We here at DOPE CFO have been speaking at national conferences and to the press, CEOs, and accountants for quite sometime about how to do things correctly in cannabis accounting. But, we’ve been getting questions from investors, as well: from the billionaires (yes plural) who call us asking how to “fix” a bad investment with poor or no corporate governance, to the local millionaire wondering why he’s getting hit with a big cannabis tax bill, but no distribution from the company, to the average “Joe” on the street who wants to know how to win big in cannabis. We’re here to help. Here are some quick thoughts if you are dead-set on investing in this new industry.
First of all, I get it that right now you can make good money…even on the companies with horrible operations (ie without dropping names like “Med Men”). I also get it that you can make insane money on better run companies, even though they are spending (and losing) money faster than you can print it (ie Tillray, which at least doesn’t have employees, former CFO, and investors all suing them, not to mention the mass exodus of key executives).
Tillray MedMen Apple
2018 Revenues $48 Million $40 Million $261 Billion
Net (Loss)/Income ($67) Million ($66) Million $59 Billion
EBITDA ($33) Million ($56) Million $79 Billion
Market CAP App $5 Billion App $2 Billion $967 Billion
Revenue Multiple 100x 50x 3x
Notes: Med Men is involved in non-stop drama, litigation, disputes, and claims of almost every kind and is still valued at very high multiples. Med Men year ends 6/30. I have not examined Tillray or Med Men financials in depth but I expect we will learn more about their accounting, taxes, etc. over the upcoming years and will be surprised if their “books” don’t have major issues as well.
So what does this tell us?
Basically that regardless of astounding losses, poor governance, accounting, tax, banking, software, and legalization issues, investors big and small are still pouring money into these companies (public and private).
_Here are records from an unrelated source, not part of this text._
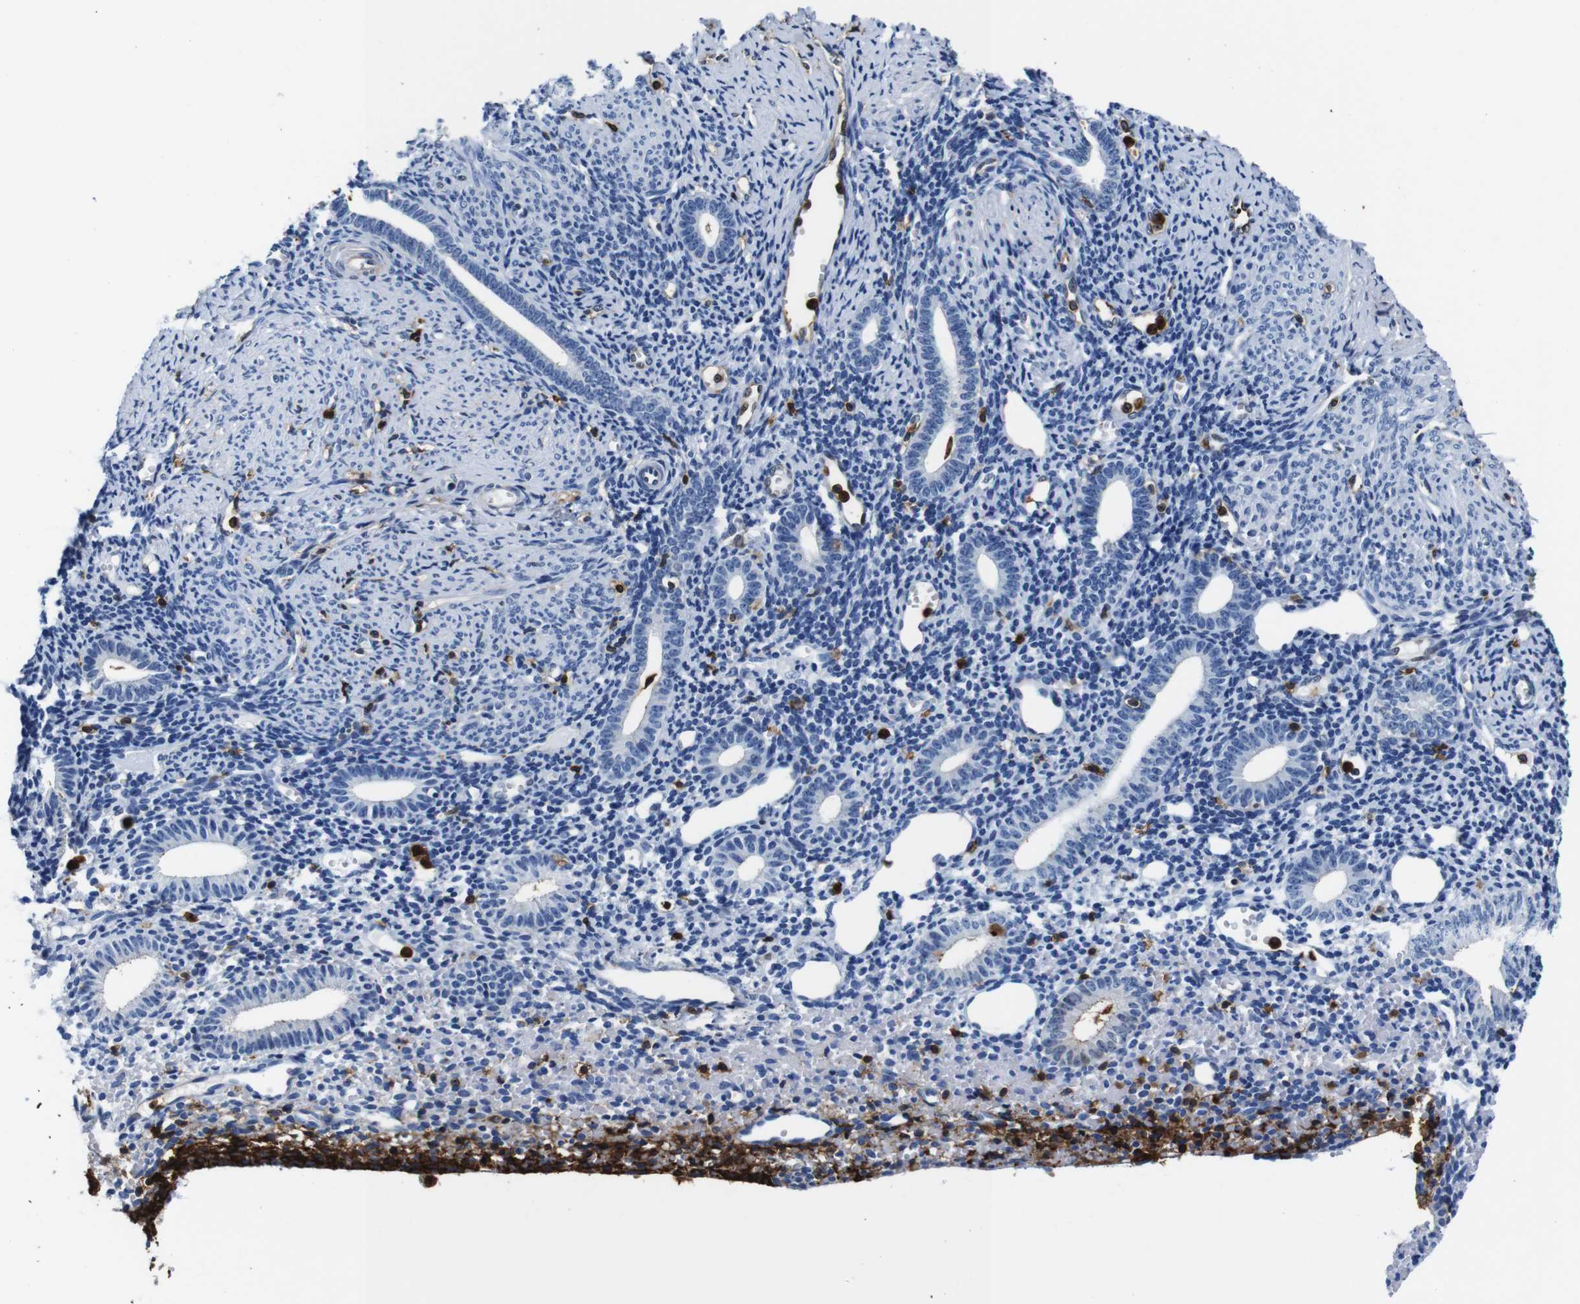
{"staining": {"intensity": "negative", "quantity": "none", "location": "none"}, "tissue": "endometrium", "cell_type": "Cells in endometrial stroma", "image_type": "normal", "snomed": [{"axis": "morphology", "description": "Normal tissue, NOS"}, {"axis": "topography", "description": "Endometrium"}], "caption": "Protein analysis of normal endometrium demonstrates no significant expression in cells in endometrial stroma. The staining was performed using DAB to visualize the protein expression in brown, while the nuclei were stained in blue with hematoxylin (Magnification: 20x).", "gene": "ANXA1", "patient": {"sex": "female", "age": 50}}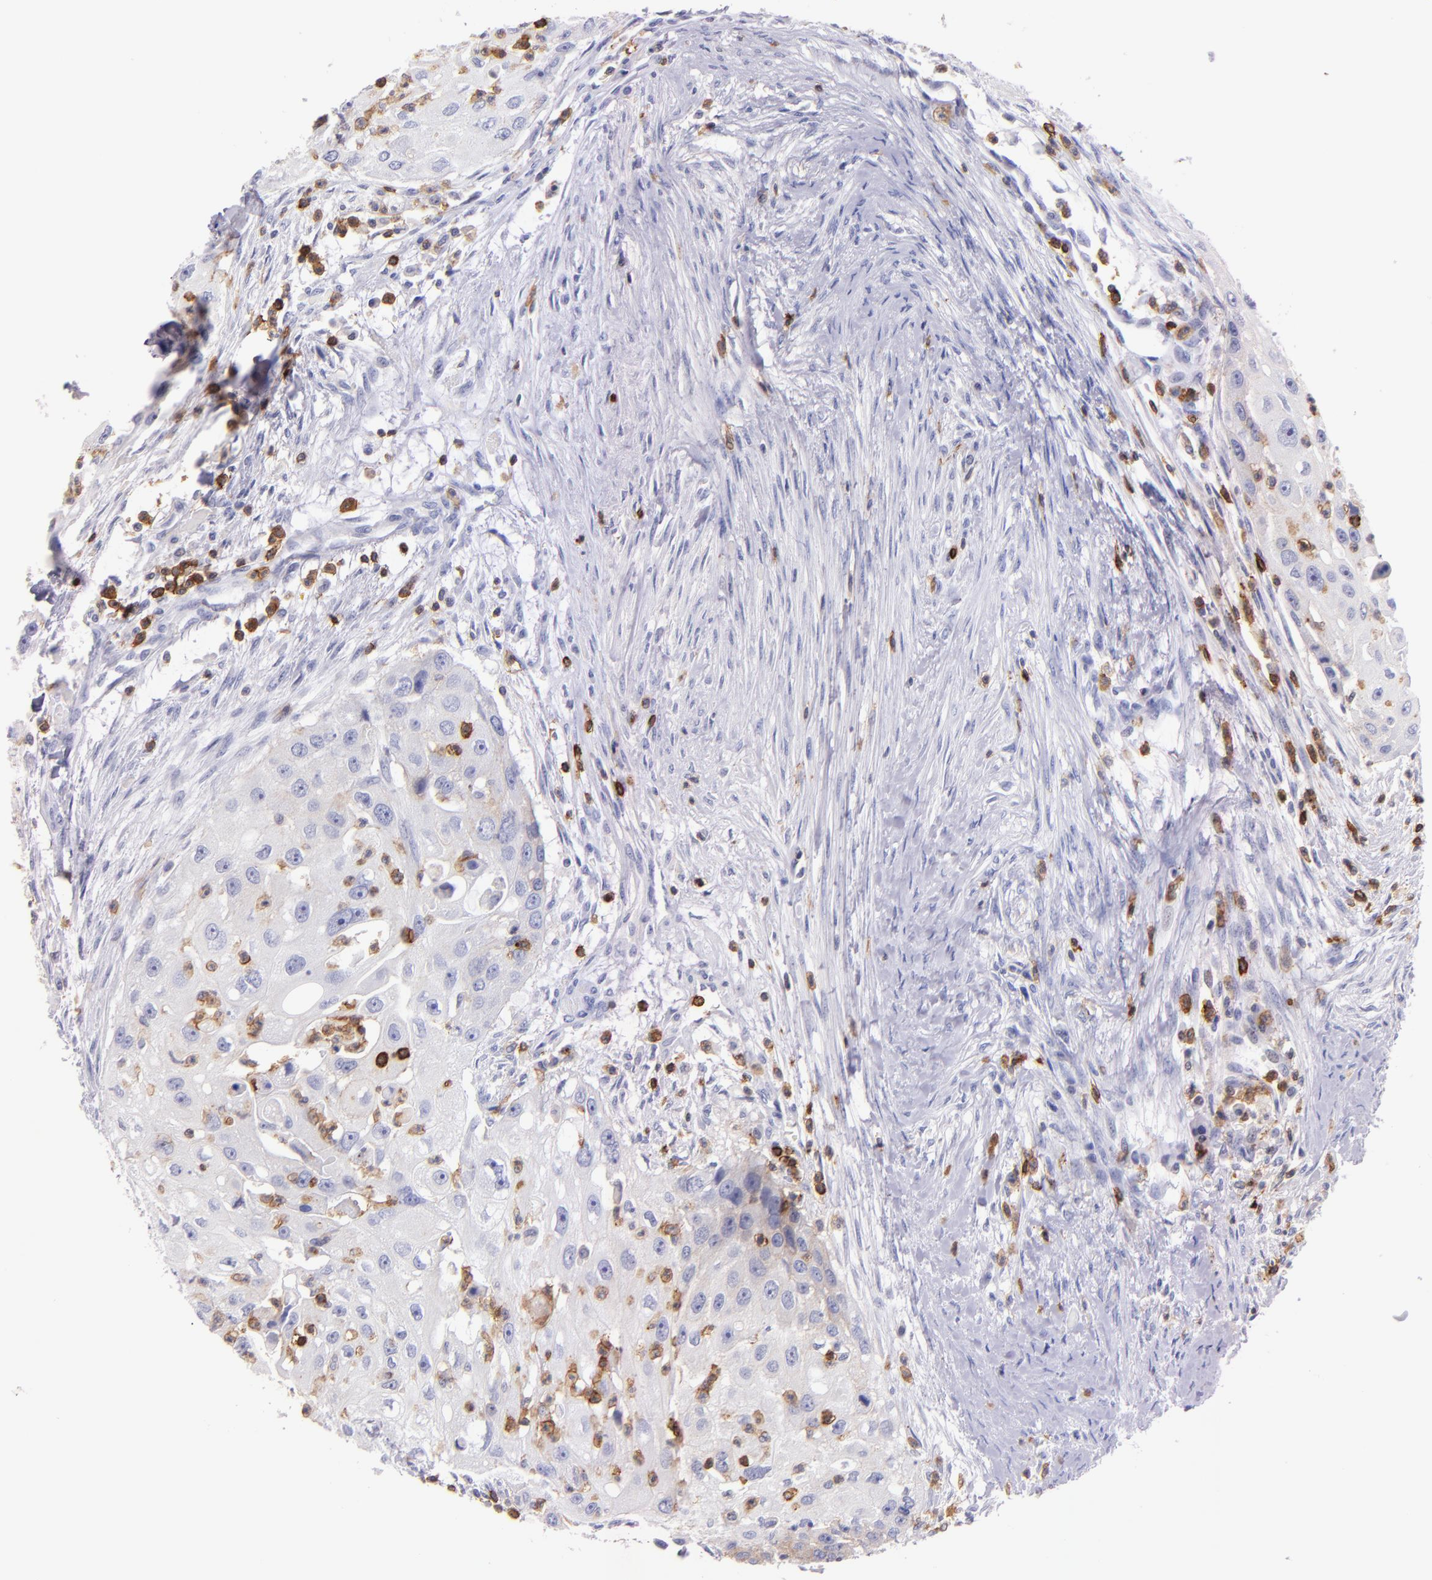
{"staining": {"intensity": "negative", "quantity": "none", "location": "none"}, "tissue": "head and neck cancer", "cell_type": "Tumor cells", "image_type": "cancer", "snomed": [{"axis": "morphology", "description": "Squamous cell carcinoma, NOS"}, {"axis": "topography", "description": "Head-Neck"}], "caption": "This is an IHC histopathology image of squamous cell carcinoma (head and neck). There is no staining in tumor cells.", "gene": "SPN", "patient": {"sex": "male", "age": 64}}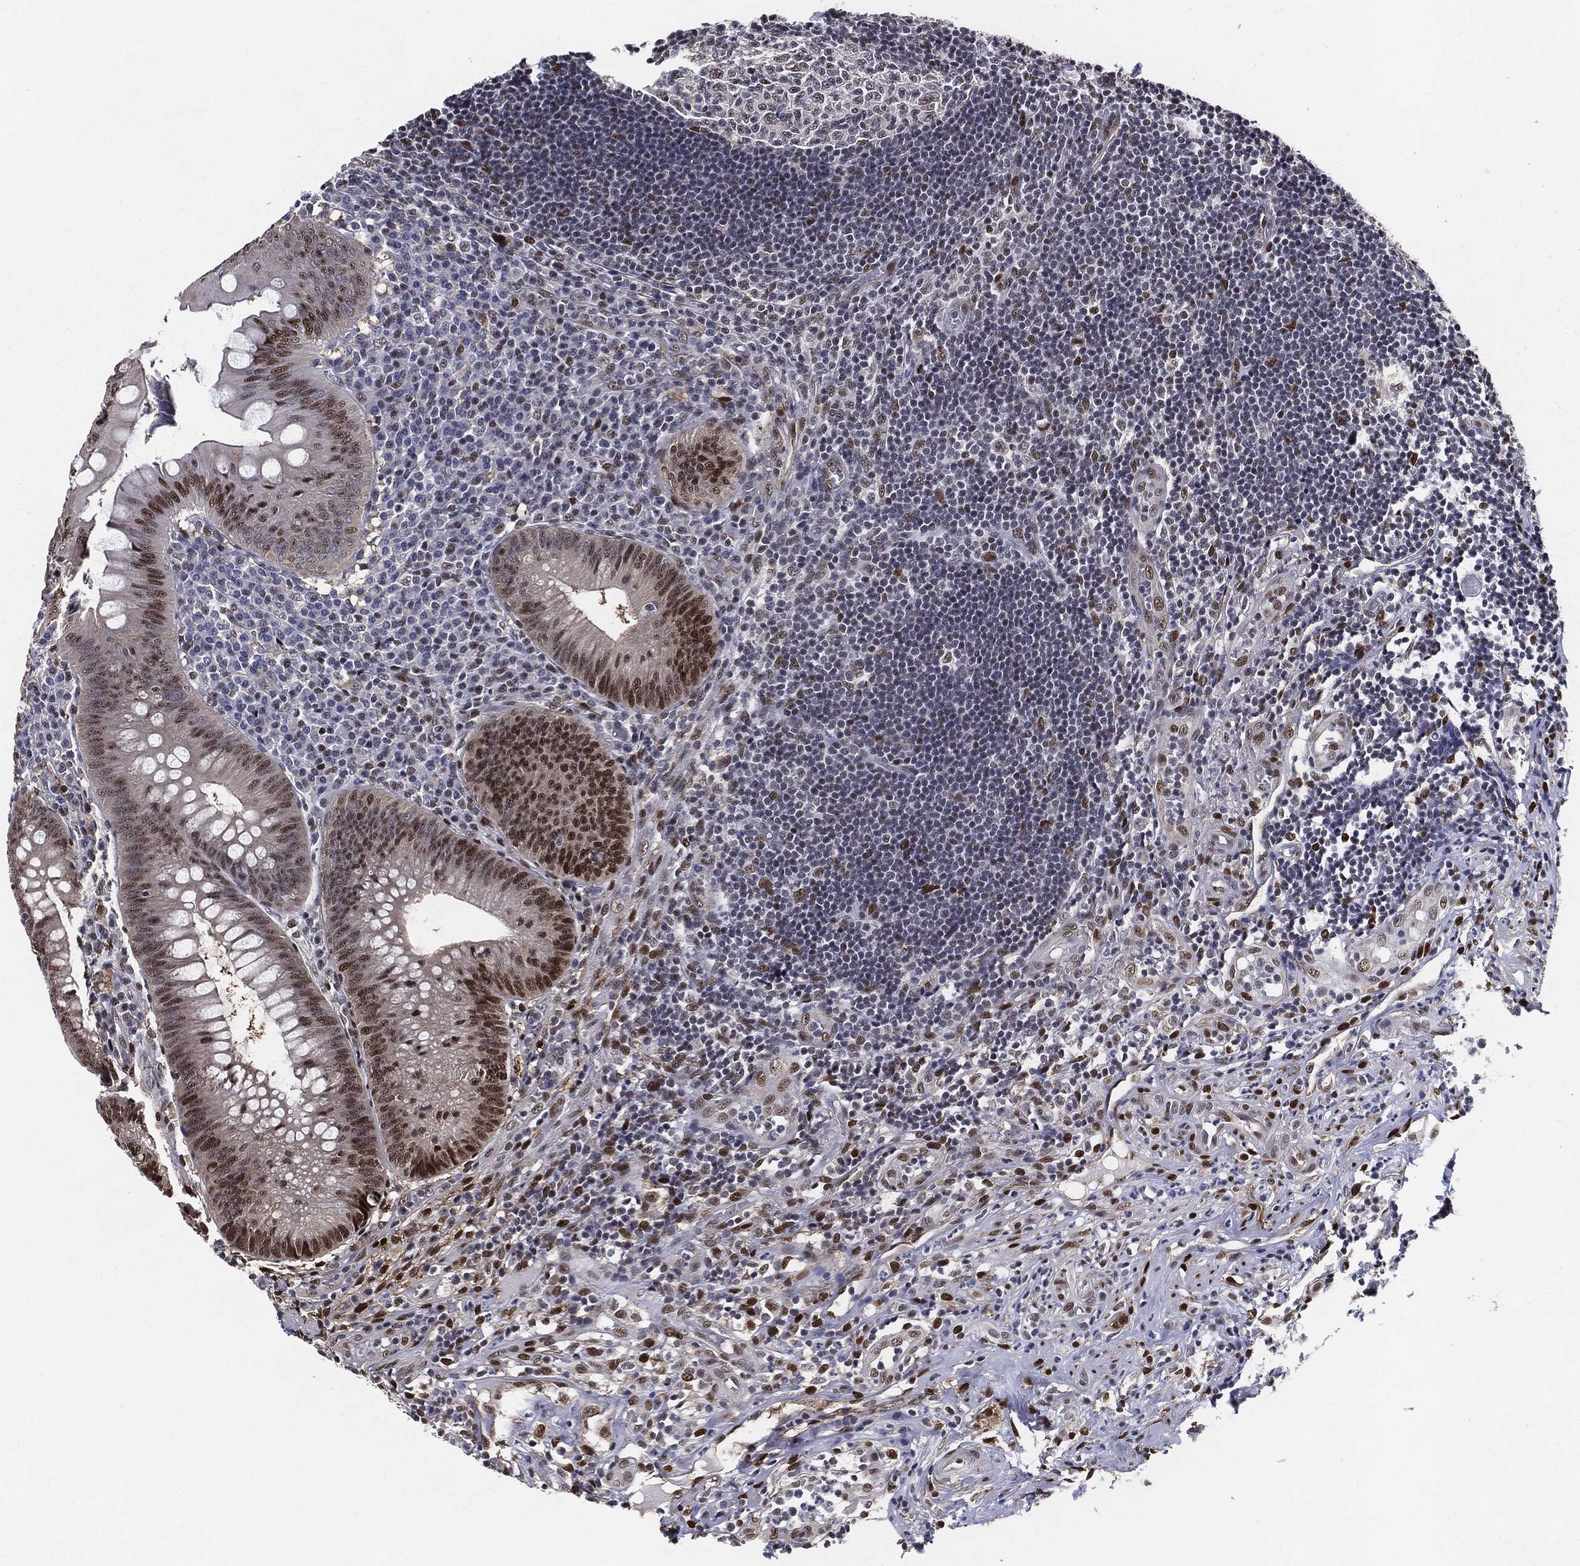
{"staining": {"intensity": "strong", "quantity": "25%-75%", "location": "nuclear"}, "tissue": "appendix", "cell_type": "Glandular cells", "image_type": "normal", "snomed": [{"axis": "morphology", "description": "Normal tissue, NOS"}, {"axis": "morphology", "description": "Inflammation, NOS"}, {"axis": "topography", "description": "Appendix"}], "caption": "Glandular cells reveal strong nuclear expression in about 25%-75% of cells in normal appendix. Nuclei are stained in blue.", "gene": "JUN", "patient": {"sex": "male", "age": 16}}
Whether you are just buying a few shares on a public exchange, investing a few hundred thousand in your best friends “grow,” or making a private equity investment of $10 Million or more, these are some things to look for regarding cannabis businesses:
In the old days we would work as accountants “inside” the company with the CEO as our boss. In the cannabis world, we like to think of the best structure to set up being similar to the “three branches of government” concept. The CEO and management team run the company, the Board and investors oversee and monitor the company, and the CFO/Cannabis accountant acts as an intermediary and reports both to the CEO and Board/Investors as an equal third party to ensure accuracy, compliance, transparency, and solid controls.